The sun was low in the sky on this wintry afternoon and I shivered in my coat and scarf.
I could see the ghostly lines of the massive near-Earth space station that was our closest satellite slowly rotating overhead, and I felt comforted. Space was not so far away after all, despite the weight of gravity that held me down.
“Well look who’s here. Beatriz Sabatini, return of the prodigal daughter,” someone called, laughter in his voice.
I turned cautiously, clutching my duffle bag and holding my hood down over my cap, recognition making my heart speed up with an unaccustomed happiness.
“Ethan Cardenas,” I called back. “What are you doing here?”
“I’m your ride, darling,” he said, and despite my misgivings I had to laugh at the double meaning. Ethan Cardenas, a ferry boat captain. I really was back on Earth.
Ethan waited for me in front of the rickety old office that perched on the rocks at the very edge of the wharf. He carried a thermos and was bundled in a yellow slicker, big black boots, and a wool watch cap.
He was bulky, broad-shouldered, with creases around his eyes as if he spent his time peering into far distances. What I could see of his face was dark-skinned and clean-shaven.
I minced over to him cautiously. The soles of my boots clicked uselessly on the stone. They could be magnetized at need, but little good that did me here. He was laughing at me.
“Still got space legs,” he said. He looked like he was enjoying my awkwardness, and I seethed. He was always teasing me when we were kids. He was handsome now and looked like he knew it, but he was just as infuriating. “When did you make landfall?”
“Three months ago,” I said. Quarantine and mandatory re-immersion had taken that long. Once Earthside, I had to meet with my grandfather’s attorneys and go over the will.
He snorted. “Took you long enough.”
I didn’t bother to reply. He had clearly never been off-world and didn’t understand about launch windows and transfer points. He turned to give me an assessing look. I flushed and straightened under his gaze.
“My, you’ve grown, Skinny,” he said, using his old nickname for me. I had been a gangly child, all arms and legs. Space and zero-g had only accentuated that. I managed to raise an eyebrow and give it back to him.
“Same with you, Pudge. Still the same jerkface kid you always were.”
He just laughed, as if he knew his needling got to me. “Come on into the office. My mom wants to say hi.”
He took the duffle bag from me and hefted it easily with a look of surprise. “This is all you’ve got?”
It was half my height and stuffed solid with my worldly possessions. I had taken little with me when I left Earth, and had accrued not much more. When every kilo is an extravagance, spacers learn to live lean.
“Yes,” I said stiffly. “I travel light.”
To my surprise, he said, “I hear that.” There was a weighted undertone to his voice that made me wonder, but he didn’t say anything more. I followed him into the office, and breathed a sigh when he closed the door on the winter day. The office was warm and well lit. Old charts were hung haphazardly on the wall in between sophisticated and modern transmitting and depth-sounding equipment. My eyes were drawn to the ancient twentieth-century phone that hung on the wall. Its twin was in the kitchen of the house on Tern Island. Mrs Dawes, the housekeeper, used to use the phone to call the office to put in the weekly grocery order.
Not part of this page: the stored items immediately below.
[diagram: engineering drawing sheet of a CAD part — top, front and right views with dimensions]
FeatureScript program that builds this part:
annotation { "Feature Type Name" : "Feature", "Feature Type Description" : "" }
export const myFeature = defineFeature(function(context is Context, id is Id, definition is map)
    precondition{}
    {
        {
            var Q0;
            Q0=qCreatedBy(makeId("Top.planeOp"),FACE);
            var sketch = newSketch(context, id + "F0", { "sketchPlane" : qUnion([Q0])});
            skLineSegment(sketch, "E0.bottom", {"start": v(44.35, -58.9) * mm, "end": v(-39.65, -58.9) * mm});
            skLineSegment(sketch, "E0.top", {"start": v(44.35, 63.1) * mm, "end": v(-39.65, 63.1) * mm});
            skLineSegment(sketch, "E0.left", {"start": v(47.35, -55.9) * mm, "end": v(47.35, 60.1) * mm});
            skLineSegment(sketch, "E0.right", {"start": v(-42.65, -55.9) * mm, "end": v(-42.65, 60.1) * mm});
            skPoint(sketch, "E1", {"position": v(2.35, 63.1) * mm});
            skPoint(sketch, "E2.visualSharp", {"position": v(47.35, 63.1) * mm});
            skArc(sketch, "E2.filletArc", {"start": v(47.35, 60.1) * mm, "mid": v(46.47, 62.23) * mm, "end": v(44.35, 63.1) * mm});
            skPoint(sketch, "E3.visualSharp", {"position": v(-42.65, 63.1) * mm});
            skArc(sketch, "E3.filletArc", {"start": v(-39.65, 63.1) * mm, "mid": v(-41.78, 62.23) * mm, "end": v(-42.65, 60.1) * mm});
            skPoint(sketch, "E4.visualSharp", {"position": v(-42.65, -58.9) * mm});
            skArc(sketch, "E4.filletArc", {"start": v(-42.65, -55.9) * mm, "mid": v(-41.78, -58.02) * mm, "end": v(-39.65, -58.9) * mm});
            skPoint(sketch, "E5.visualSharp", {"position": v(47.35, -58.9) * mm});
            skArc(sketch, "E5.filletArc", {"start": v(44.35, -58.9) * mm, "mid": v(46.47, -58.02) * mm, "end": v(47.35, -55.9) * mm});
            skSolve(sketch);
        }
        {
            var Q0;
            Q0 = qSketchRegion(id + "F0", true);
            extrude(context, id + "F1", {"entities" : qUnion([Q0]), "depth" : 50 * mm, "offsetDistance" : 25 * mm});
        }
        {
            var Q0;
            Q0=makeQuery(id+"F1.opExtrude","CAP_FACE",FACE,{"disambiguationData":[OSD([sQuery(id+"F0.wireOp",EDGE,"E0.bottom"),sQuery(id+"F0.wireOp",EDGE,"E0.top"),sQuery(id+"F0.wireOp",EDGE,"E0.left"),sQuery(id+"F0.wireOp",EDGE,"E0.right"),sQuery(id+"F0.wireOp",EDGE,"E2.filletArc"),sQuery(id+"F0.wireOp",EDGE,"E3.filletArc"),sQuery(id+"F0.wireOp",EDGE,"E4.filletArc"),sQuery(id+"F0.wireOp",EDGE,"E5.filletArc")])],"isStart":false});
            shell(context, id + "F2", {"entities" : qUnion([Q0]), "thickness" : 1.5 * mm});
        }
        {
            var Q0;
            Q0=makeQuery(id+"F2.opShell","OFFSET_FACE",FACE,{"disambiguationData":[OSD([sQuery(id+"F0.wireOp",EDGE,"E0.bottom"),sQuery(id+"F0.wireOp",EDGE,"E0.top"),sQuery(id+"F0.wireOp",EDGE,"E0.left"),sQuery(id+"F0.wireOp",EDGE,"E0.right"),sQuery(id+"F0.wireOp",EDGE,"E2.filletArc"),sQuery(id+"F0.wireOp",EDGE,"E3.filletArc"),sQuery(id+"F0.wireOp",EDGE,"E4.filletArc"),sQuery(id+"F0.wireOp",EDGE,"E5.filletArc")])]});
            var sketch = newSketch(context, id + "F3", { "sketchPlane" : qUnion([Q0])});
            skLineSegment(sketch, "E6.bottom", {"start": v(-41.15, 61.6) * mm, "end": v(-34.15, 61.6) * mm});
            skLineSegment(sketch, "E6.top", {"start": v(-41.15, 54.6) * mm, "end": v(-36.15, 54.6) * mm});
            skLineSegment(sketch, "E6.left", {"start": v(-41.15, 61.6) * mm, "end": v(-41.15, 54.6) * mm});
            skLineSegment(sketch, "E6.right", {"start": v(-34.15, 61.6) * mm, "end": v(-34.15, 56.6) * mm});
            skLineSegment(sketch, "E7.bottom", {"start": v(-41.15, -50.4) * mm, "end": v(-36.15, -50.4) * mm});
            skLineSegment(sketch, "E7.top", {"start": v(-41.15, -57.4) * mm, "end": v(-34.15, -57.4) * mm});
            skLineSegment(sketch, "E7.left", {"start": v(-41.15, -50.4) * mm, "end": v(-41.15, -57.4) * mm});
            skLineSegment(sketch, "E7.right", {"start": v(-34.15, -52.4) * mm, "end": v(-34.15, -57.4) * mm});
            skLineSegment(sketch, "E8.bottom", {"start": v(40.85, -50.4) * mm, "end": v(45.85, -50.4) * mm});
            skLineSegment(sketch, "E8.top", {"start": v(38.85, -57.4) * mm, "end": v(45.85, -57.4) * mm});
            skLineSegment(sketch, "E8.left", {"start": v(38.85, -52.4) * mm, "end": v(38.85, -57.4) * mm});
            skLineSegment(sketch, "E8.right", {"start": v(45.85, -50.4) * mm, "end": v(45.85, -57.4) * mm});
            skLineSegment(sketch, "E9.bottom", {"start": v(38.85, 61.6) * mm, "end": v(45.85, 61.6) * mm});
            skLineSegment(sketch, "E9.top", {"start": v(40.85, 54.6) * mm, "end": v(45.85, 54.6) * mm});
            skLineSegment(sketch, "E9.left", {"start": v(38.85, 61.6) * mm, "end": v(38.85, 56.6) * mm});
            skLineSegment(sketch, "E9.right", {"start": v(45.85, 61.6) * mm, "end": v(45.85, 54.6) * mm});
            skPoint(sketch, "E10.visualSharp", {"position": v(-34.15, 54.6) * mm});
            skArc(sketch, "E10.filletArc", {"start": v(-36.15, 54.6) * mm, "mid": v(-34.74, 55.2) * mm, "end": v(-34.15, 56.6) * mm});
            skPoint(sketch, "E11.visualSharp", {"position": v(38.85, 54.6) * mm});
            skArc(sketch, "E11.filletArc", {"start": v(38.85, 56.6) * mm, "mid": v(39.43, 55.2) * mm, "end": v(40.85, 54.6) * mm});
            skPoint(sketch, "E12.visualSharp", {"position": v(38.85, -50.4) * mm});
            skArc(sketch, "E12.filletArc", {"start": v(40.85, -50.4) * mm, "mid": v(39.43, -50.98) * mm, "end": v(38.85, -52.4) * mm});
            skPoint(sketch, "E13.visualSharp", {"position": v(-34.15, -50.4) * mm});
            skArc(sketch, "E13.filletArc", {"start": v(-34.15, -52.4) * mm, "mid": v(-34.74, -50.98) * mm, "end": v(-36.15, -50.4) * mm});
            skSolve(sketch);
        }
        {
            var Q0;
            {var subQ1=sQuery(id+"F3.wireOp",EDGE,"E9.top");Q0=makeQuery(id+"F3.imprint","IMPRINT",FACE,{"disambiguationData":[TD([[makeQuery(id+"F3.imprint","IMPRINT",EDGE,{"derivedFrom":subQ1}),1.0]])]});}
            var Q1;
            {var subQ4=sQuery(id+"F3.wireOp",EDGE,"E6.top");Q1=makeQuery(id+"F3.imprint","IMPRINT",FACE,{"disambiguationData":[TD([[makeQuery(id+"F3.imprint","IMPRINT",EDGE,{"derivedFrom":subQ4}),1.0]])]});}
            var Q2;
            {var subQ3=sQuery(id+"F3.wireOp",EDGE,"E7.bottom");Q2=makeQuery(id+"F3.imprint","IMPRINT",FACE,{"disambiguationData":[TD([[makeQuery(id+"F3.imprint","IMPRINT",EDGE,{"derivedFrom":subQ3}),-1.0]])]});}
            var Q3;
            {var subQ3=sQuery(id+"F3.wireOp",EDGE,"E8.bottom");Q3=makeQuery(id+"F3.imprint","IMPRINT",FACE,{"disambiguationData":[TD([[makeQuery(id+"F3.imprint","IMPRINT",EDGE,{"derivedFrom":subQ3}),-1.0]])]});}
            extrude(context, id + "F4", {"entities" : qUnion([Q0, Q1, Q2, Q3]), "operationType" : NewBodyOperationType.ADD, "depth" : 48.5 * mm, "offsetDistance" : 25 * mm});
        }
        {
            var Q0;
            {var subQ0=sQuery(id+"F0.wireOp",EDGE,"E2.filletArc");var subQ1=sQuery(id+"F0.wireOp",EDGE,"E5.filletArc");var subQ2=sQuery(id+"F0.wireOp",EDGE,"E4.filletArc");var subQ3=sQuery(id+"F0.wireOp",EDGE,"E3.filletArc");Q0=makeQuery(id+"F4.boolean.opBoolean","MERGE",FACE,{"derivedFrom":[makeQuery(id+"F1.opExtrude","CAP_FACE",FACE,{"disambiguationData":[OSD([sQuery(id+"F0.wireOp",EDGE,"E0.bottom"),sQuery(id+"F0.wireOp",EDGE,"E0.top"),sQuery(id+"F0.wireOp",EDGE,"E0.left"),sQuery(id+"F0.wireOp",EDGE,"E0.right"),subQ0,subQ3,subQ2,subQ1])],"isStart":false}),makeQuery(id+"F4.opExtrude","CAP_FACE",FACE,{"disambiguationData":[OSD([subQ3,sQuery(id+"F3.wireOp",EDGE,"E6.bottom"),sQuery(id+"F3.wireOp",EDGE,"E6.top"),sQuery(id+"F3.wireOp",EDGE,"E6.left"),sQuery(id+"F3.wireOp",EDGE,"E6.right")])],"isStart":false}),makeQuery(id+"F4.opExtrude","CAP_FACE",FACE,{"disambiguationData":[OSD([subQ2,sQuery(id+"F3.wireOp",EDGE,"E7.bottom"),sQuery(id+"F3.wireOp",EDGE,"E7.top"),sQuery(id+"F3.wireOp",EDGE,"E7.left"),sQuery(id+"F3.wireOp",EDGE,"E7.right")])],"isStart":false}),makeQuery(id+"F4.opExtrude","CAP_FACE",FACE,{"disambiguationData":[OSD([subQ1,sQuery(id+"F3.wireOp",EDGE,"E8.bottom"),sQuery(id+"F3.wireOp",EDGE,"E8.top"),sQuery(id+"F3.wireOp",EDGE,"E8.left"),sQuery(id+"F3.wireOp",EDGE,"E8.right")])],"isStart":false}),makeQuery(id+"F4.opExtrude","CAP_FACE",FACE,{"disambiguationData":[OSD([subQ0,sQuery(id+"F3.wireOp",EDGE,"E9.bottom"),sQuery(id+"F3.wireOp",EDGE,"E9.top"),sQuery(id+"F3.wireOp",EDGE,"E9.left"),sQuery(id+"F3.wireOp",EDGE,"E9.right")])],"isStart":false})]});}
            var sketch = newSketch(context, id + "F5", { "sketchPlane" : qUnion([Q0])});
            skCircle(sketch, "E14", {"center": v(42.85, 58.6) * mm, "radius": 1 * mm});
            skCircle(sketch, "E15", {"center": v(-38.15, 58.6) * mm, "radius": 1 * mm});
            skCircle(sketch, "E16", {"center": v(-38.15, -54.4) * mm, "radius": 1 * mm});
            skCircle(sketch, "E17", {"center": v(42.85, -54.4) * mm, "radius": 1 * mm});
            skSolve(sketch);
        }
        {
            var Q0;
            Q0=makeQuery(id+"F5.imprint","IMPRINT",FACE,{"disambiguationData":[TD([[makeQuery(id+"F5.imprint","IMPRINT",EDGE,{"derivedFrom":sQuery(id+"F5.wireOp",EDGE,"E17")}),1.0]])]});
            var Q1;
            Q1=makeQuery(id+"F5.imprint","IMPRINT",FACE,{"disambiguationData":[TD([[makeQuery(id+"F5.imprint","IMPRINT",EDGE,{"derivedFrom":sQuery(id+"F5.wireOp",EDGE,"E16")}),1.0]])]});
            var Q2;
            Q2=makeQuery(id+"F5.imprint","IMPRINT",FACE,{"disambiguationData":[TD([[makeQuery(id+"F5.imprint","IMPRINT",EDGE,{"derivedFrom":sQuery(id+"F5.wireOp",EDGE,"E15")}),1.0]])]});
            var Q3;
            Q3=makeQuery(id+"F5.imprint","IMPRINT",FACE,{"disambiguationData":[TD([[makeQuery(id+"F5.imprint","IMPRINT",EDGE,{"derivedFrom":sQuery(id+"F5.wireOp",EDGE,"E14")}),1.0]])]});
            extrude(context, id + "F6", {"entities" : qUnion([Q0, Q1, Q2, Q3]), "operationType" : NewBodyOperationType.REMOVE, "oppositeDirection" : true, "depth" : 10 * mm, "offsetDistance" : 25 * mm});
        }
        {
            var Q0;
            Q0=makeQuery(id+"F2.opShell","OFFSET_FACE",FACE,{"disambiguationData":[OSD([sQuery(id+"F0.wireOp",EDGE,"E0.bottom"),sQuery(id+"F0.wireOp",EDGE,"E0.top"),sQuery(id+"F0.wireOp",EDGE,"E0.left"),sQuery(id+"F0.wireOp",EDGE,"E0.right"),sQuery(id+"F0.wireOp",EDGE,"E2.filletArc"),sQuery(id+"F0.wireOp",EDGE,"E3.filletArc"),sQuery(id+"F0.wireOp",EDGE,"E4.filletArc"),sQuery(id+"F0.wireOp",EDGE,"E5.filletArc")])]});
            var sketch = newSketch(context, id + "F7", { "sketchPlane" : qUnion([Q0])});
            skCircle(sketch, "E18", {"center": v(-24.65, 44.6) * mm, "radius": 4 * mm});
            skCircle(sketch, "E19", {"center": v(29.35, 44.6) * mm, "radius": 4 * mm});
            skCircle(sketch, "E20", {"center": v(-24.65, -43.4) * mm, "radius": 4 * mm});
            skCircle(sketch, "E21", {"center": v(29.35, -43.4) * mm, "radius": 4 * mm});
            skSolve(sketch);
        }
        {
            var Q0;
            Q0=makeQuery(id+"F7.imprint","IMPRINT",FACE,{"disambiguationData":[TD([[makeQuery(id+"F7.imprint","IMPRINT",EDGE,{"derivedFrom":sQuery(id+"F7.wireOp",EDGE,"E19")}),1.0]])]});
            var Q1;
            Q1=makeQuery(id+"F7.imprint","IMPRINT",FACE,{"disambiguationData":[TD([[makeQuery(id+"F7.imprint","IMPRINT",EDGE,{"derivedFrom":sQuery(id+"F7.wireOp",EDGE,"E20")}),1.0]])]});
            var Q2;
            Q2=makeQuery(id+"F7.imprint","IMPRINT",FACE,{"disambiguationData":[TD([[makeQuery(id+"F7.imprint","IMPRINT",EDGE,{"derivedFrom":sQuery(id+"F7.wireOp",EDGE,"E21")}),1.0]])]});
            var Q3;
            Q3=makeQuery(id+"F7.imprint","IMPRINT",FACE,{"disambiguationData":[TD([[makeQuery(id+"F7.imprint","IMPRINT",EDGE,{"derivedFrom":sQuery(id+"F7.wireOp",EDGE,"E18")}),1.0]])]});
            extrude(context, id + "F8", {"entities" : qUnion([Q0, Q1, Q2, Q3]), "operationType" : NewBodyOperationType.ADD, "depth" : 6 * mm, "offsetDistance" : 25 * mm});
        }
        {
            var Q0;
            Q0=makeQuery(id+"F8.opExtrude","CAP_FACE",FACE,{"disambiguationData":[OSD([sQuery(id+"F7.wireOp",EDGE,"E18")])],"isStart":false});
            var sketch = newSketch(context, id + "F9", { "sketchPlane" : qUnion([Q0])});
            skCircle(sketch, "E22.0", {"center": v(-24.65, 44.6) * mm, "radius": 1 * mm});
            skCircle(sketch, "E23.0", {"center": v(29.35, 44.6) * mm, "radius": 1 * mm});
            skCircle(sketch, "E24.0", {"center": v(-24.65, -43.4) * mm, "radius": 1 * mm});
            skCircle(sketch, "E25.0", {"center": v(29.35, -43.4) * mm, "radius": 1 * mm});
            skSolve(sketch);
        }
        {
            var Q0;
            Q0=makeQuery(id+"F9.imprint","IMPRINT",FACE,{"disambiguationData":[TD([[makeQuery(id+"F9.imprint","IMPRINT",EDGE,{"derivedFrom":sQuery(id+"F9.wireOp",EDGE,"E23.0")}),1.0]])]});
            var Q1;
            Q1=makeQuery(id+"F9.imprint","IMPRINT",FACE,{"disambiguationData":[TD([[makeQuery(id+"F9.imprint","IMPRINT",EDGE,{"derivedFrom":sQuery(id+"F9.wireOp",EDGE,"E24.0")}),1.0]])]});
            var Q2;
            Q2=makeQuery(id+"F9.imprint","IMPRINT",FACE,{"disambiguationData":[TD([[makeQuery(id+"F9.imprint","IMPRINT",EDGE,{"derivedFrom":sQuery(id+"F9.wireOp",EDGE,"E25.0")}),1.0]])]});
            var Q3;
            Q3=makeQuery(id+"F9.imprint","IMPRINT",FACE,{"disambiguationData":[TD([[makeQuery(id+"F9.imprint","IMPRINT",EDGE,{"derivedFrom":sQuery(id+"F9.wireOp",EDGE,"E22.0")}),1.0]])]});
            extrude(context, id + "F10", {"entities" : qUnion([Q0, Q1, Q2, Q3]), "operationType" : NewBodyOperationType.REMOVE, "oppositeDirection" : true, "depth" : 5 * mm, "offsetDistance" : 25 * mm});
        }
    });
Mrs Cardenas bustled out of the back room, a smile of pure delight gracing her broad face. She was a short, wide black woman, her hair only lightly frosted with gray.
“Little Beatriz, how you’ve grown. Come here, girl, let me give you a hug.”
“Mrs Cardenas, it’s wonderful to see you again.” I hugged her back with delight. She had been so kind to a small, frightened child and a surly teenager – I felt a pang at the way I had thrust her out of my memory along with the rest of my childhood. She hadn’t deserved that.